Should You Use Your Large Language Model to Explore or Exploit?
Keegan Harris, Aleksandrs Slivkins
TL;DR
The paper tackles how to leverage large language models for the explore-exploit tradeoff in decision-making, focusing on contextual bandits. It systematically evaluates multiple LLMs as exploitation and exploration oracles across MAB/CB puzzles and large action spaces, including QA and arXiv-based tasks, with various prompting strategies and mitigations. The findings show current LLMs struggle with exploitation on non-trivial tasks and often underperform simple linear baselines, while they can substantially aid exploration by proposing semantically meaningful candidate actions in high-dimensional spaces.
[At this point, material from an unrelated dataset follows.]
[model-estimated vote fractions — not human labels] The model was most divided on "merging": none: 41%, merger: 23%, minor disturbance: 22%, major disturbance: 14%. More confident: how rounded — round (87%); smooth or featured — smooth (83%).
This establishes a clear boundary for LLM utility in decision pipelines and points to future work on tool-enabled exploitation and smarter, semantically guided exploration.
Abstract
We evaluate the ability of the current generation of large language models (LLMs) to help a decision-making agent facing an exploration-exploitation tradeoff. We use LLMs to explore and exploit in silos in various (contextual) bandit tasks. We find that while the current LLMs often struggle to exploit, in-context mitigations may be used to substantially improve performance for small-scale tasks. However even then, LLMs perform worse than a simple linear regression. On the other hand, we find that LLMs do help at exploring large action spaces with inherent semantics, by suggesting suitable candidates to explore.